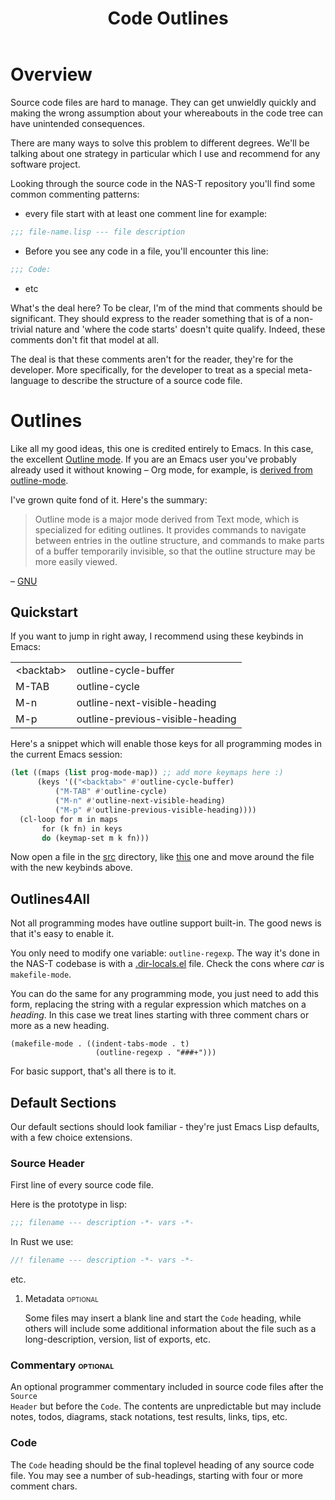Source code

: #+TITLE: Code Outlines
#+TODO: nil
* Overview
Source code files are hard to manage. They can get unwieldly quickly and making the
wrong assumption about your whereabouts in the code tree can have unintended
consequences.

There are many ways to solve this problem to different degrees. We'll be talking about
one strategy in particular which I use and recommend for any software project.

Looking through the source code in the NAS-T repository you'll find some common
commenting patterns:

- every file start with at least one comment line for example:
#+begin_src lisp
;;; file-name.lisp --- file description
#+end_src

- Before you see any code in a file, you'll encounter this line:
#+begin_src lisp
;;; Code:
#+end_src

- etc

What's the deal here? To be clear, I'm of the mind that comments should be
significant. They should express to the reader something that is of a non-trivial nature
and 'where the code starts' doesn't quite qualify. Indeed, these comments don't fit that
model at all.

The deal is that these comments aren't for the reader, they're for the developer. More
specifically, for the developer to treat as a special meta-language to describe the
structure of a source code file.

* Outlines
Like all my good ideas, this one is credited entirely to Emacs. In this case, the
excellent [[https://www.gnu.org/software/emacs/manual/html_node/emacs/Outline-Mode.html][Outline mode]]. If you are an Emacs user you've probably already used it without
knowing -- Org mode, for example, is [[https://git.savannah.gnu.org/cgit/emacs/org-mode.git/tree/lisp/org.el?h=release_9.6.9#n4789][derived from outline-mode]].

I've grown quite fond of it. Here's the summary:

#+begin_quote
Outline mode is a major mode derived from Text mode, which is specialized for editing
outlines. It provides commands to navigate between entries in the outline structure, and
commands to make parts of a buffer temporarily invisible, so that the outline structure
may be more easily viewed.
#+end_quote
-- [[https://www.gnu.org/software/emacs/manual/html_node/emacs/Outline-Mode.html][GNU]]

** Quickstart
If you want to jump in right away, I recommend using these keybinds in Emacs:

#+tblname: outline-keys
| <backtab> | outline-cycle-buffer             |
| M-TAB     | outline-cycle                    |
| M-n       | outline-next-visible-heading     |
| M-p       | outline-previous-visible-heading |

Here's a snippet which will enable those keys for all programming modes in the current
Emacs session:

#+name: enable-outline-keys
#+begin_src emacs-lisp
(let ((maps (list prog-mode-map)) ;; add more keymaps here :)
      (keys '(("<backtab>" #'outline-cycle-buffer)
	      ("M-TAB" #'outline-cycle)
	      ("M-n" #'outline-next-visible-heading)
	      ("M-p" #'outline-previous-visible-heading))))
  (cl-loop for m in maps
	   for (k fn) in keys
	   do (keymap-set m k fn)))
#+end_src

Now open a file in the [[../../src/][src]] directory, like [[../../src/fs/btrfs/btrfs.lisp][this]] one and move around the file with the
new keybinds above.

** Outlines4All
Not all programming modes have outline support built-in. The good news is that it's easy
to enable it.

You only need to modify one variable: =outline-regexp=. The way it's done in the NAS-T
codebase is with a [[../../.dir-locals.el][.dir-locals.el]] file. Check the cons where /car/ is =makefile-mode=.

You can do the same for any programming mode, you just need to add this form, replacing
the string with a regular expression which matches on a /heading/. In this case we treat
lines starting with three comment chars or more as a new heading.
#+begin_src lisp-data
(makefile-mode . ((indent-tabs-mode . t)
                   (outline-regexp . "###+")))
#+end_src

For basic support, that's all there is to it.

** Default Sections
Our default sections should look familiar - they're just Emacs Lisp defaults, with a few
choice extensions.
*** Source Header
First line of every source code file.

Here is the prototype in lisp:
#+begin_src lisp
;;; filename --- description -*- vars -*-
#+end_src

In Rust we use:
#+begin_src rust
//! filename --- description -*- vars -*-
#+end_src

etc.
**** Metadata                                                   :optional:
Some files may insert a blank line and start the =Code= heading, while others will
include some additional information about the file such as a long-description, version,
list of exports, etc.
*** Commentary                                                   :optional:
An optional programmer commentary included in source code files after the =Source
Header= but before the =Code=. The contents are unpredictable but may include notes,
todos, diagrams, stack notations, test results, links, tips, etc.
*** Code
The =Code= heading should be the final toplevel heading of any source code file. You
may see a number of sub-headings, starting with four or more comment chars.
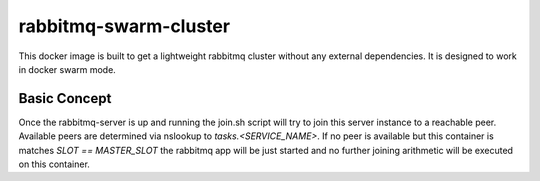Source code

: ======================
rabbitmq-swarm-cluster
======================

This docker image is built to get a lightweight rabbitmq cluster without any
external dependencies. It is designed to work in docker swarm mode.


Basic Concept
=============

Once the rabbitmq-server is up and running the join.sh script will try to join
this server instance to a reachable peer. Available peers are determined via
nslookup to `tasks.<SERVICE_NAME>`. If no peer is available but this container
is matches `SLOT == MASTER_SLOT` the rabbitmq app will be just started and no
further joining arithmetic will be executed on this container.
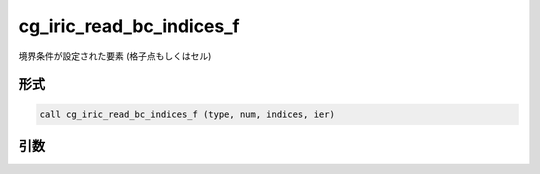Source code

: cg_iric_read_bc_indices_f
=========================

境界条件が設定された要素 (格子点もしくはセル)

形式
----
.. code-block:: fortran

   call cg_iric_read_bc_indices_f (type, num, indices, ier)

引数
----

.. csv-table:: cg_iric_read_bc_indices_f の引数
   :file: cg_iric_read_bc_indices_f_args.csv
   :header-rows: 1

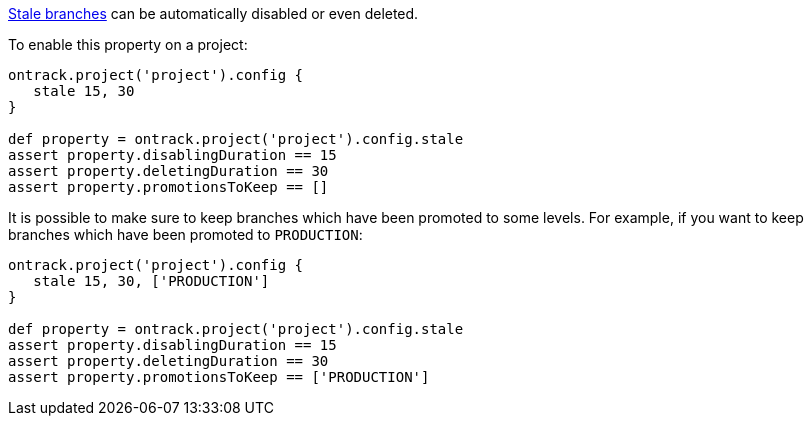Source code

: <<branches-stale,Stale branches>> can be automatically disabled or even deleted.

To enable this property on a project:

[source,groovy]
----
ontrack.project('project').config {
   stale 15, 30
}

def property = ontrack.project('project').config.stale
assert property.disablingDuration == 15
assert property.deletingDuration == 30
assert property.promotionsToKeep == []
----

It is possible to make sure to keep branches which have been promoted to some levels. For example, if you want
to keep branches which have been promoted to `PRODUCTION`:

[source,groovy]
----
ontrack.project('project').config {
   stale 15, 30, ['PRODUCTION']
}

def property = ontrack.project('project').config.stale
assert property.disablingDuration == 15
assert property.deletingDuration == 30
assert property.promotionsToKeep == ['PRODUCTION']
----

※

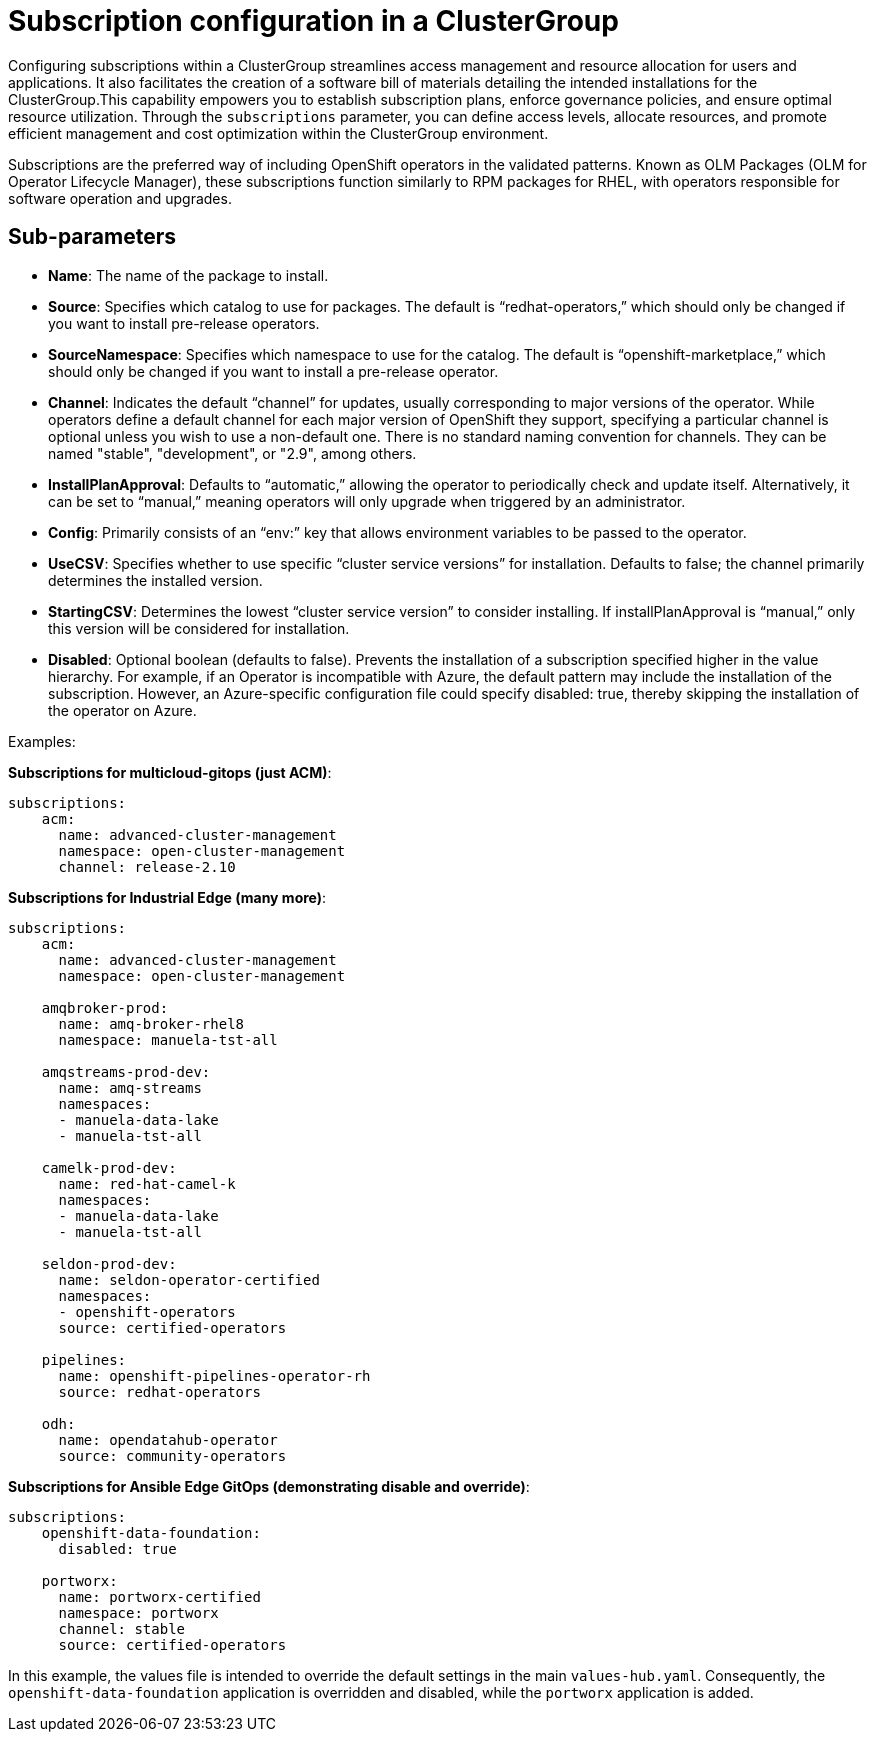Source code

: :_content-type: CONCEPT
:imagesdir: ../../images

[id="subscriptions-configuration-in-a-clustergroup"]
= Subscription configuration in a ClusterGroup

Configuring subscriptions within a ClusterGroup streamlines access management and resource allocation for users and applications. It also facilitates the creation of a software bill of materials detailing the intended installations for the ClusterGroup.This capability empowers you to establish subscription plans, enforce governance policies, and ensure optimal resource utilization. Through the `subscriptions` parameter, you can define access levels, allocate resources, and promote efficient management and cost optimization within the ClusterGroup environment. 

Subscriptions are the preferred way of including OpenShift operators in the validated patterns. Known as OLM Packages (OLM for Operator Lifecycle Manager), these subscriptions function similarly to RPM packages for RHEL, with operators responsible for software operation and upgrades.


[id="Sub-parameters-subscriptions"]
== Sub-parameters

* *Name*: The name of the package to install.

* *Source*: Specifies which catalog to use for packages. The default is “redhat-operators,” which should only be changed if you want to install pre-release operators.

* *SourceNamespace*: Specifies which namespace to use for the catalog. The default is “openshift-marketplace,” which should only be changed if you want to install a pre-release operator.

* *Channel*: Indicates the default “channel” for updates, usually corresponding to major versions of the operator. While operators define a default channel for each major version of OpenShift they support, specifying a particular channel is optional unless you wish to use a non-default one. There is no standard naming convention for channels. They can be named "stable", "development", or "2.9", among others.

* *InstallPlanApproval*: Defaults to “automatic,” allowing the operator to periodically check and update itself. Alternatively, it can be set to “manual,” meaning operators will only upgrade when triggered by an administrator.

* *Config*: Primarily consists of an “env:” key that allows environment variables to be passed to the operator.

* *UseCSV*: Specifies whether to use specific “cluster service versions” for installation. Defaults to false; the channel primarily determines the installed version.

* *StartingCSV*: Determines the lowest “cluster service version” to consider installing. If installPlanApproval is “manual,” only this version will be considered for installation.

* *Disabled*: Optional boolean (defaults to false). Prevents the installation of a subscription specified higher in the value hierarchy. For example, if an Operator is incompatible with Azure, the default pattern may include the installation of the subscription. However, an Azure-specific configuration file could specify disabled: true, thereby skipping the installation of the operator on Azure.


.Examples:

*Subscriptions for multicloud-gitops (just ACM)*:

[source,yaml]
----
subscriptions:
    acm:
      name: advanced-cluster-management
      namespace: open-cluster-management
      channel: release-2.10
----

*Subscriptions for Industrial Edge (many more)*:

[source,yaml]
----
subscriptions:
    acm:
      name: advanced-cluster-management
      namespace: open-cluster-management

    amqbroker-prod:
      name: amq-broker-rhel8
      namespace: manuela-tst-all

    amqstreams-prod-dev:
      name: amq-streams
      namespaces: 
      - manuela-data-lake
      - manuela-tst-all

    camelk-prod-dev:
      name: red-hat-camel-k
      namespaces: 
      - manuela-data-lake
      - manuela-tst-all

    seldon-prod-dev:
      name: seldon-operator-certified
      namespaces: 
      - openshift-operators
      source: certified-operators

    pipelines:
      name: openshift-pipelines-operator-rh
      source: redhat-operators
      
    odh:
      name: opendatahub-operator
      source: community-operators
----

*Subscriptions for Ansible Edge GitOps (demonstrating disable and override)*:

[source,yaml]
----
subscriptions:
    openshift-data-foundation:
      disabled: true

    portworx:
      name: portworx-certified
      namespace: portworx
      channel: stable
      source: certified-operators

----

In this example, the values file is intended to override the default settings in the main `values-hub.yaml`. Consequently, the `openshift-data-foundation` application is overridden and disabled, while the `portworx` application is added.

※

Which lines of the listing above hold the word "versions"? Copy each of them.

Output:
* *Channel*: Indicates the default “channel” for updates, usually corresponding to major versions of the operator. While operators define a default channel for each major version of OpenShift they support, specifying a particular channel is optional unless you wish to use a non-default one. There is no standard naming convention for channels. They can be named "stable", "development", or "2.9", among others.
* *UseCSV*: Specifies whether to use specific “cluster service versions” for installation. Defaults to false; the channel primarily determines the installed version.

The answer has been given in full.